§ TEXTO FUENTE:

El Informador
Ámbar Orozco
Durante época de verano y bajo el sol de mediodía, el calor obligaba a hacer una pausa en las actividades. Las comidas ligeras, como pescado, pan y vegetales, acompañadas de vino y agua, eran la norma. En ocasiones, los habitantes de Pompeya disfrutaban de los espectáculos de gladiadores en los anfiteatros; siempre uno de los contrincantes debía bañar a la tierra con su sangre, morir.
Por la tarde, algunos optaban por la siesta, mientras otros acudían a los baños públicos. Estos espacios no solo servían para la higiene, sino que eran centros de relajación, ejercicio y negocios. Los hombres discutían asuntos comerciales, mientras las mujeres organizaban la vida social de sus familias en secciones reservadas.
Al anochecer, la cena era la comida principal, un momento para que las familias disfrutasen de carne, pescado, pan y fruta. También era común cenar en tabernas, algunas ubicadas cerca de lupanares. Sin embargo, las calles de Pompeya eran peligrosas por la noche, todos preferían evitar la violencia de su oscuridad.

§ ENUNCIADO A: Según el texto sobre la vida cotidiana en Pompeya, ¿cuál era la comida principal del día y en qué momento se tomaba?
§ ENUNCIADO B: Continúe el texto sobre la vida cotidiana en Pompeya a partir de su última oración.
Las líneas constituyen un material aparte, sin relación con el texto sobre la vida cotidiana en Pompeya.

§ INFORMACIÓN EXTRAÍDA:
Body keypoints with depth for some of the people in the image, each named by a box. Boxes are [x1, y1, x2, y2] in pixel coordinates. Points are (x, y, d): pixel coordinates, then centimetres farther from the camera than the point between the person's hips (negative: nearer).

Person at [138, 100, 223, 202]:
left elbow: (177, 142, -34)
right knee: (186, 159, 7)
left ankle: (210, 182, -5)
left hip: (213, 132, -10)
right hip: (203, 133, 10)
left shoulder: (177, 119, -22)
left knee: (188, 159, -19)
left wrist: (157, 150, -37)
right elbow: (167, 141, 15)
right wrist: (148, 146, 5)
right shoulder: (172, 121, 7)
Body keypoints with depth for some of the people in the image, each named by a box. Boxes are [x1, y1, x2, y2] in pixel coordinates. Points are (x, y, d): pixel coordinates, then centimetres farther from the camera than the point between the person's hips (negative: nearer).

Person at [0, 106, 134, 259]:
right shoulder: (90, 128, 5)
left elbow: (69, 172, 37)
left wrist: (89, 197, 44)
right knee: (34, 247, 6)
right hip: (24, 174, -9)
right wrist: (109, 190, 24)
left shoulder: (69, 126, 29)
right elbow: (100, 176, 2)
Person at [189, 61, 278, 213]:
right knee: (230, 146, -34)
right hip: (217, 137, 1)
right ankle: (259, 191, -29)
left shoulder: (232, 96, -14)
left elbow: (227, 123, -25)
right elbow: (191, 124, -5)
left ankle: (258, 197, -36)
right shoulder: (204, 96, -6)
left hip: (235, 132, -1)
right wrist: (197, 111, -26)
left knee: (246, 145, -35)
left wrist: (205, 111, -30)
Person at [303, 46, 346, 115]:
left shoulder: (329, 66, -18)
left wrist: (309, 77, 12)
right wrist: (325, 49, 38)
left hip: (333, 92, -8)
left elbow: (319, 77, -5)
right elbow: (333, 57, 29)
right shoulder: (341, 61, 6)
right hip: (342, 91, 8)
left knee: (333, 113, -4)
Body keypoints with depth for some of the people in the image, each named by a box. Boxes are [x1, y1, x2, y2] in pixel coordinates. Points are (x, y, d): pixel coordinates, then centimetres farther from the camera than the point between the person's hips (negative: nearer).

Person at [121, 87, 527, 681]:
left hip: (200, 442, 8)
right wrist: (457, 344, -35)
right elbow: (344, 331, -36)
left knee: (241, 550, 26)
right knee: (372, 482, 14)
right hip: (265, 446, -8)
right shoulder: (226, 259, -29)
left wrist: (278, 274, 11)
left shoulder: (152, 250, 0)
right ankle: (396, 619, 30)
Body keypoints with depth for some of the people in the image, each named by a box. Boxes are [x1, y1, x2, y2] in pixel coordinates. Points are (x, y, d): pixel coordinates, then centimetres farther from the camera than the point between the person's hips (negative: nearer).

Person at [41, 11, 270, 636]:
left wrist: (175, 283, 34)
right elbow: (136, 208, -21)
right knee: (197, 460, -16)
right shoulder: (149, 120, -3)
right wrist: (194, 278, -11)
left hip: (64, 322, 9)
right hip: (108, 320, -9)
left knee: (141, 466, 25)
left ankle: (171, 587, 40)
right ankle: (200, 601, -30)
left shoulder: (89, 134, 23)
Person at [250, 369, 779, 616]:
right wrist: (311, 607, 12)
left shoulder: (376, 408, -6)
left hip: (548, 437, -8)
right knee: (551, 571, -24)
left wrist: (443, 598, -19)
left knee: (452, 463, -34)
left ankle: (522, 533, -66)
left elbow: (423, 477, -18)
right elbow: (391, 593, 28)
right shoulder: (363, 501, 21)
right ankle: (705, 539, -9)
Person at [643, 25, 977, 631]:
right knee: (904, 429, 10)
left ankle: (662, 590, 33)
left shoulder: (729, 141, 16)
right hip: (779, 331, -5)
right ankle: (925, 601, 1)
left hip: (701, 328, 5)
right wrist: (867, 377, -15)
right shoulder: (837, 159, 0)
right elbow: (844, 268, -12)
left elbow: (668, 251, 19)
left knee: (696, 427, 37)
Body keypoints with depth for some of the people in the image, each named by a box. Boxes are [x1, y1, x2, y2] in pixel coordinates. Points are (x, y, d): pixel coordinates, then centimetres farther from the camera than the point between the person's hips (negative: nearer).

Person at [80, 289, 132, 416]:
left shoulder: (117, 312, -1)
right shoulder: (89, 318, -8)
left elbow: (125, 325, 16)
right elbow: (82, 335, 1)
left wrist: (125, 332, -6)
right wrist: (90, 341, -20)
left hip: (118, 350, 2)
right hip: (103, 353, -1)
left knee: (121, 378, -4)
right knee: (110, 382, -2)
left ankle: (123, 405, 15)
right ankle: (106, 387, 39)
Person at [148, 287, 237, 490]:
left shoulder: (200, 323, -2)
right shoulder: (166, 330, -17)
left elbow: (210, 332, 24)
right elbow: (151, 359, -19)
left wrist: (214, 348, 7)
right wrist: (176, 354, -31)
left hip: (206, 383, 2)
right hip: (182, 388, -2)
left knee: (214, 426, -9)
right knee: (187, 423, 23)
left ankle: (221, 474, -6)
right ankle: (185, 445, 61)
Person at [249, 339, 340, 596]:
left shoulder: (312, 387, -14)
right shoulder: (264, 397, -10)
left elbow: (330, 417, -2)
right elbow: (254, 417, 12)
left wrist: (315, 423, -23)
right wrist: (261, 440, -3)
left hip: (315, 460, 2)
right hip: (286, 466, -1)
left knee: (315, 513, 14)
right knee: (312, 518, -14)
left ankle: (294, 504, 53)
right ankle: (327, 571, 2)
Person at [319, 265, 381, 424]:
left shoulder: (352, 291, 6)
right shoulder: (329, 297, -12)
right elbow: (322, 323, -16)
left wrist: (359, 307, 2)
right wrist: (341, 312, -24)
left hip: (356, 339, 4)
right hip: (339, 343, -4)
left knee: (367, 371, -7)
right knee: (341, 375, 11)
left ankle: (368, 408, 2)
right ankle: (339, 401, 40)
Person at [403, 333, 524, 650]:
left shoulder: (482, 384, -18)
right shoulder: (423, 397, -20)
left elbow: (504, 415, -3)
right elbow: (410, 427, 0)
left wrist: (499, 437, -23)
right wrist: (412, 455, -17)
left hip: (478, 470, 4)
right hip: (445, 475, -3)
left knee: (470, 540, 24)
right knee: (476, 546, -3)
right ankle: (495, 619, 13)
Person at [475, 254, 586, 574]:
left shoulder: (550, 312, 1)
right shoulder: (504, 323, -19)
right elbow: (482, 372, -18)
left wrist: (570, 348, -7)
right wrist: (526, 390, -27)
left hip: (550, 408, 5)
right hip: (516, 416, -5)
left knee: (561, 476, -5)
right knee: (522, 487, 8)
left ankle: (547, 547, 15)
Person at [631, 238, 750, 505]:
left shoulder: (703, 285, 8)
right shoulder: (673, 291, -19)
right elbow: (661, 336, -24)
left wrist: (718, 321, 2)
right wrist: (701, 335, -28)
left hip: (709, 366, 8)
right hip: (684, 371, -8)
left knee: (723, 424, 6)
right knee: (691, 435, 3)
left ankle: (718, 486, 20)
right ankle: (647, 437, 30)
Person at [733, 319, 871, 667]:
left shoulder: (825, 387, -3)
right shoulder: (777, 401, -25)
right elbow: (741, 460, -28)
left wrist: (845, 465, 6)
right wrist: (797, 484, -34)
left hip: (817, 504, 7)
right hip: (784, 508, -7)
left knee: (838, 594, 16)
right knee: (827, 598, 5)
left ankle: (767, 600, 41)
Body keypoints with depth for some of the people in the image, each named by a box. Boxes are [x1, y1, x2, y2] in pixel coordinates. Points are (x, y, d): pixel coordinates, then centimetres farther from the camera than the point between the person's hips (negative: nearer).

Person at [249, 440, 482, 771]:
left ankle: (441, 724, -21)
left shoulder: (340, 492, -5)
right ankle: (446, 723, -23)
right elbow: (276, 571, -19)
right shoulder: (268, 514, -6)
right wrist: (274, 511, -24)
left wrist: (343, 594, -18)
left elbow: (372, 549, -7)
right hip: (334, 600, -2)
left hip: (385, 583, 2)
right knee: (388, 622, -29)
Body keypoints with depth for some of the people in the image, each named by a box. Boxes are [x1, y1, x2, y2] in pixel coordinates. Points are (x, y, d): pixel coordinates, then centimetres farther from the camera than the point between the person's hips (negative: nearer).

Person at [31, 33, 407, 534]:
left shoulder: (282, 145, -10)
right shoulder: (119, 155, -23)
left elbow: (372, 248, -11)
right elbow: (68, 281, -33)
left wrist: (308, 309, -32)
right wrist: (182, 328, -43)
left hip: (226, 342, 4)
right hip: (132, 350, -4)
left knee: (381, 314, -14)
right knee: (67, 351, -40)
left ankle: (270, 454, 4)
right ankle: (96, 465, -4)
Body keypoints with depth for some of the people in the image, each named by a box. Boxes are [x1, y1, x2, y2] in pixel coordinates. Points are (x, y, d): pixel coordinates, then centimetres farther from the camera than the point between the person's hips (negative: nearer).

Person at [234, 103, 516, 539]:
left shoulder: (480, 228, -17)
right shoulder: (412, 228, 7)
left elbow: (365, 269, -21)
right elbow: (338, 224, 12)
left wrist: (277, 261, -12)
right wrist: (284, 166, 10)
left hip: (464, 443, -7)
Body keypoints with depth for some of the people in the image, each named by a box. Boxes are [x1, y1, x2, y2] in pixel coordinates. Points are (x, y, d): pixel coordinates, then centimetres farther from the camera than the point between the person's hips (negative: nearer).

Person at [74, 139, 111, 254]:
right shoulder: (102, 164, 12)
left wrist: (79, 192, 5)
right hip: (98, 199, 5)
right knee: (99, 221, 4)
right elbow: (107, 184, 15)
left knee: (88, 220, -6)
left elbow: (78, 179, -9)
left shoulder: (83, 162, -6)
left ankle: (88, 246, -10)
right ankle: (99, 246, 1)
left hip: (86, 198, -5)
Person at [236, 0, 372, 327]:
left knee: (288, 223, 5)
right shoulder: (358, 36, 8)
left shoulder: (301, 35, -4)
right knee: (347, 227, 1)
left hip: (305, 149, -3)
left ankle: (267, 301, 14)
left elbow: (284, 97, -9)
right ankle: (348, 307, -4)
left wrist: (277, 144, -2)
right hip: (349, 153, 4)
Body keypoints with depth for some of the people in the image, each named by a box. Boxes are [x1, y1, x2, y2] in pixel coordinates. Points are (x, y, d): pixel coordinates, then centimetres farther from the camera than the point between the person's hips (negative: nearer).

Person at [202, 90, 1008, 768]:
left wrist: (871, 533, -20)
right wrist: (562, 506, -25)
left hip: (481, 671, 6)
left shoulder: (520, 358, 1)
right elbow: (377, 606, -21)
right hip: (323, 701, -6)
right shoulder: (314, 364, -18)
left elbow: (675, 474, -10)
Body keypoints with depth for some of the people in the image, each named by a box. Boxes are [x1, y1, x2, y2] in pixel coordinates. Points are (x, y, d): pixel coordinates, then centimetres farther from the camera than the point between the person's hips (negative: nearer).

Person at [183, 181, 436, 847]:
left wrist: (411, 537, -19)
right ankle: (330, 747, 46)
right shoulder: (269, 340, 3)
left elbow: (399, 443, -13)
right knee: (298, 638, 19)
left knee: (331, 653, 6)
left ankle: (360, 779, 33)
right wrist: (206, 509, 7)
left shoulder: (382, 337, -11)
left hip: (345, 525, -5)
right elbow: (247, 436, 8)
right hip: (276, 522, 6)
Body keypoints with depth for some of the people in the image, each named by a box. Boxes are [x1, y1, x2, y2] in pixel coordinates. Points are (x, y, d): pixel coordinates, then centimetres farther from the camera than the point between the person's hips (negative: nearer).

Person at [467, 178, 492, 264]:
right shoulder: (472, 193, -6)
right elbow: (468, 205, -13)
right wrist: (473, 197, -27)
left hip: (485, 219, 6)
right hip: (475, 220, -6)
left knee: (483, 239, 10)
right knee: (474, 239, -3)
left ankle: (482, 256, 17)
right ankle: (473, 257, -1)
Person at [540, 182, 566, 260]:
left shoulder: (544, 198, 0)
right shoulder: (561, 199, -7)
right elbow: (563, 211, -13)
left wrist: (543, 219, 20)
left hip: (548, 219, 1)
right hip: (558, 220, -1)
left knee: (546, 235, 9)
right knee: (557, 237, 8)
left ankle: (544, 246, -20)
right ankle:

§ ESPACIO DE RESPUESTA A: La cena, que se tomaba al anochecer.

§ ESPACIO DE RESPUESTA B:
Sin embargo, la vida en Pompeya no era igual para todos. Mientras las familias acomodadas disfrutaban de cierto confort, las clases trabajadoras enfrentaban graves desigualdades. Muchos de los restos humanos descubiertos pertenecen a esclavos y sirvientes, quienes no pudieron escapar del desastre, a diferencia de sus amos.
En la actualidad, las ruinas de Pompeya son un destino turístico popular y un sitio de investigación arqueológica. Los artefactos descubiertos, como juguetes, altares, graffiti, hogazas de pan petrificadas, ánforas de vino, collares de perros, mosaicos y murales, ofrecen un vestigio de su pasado.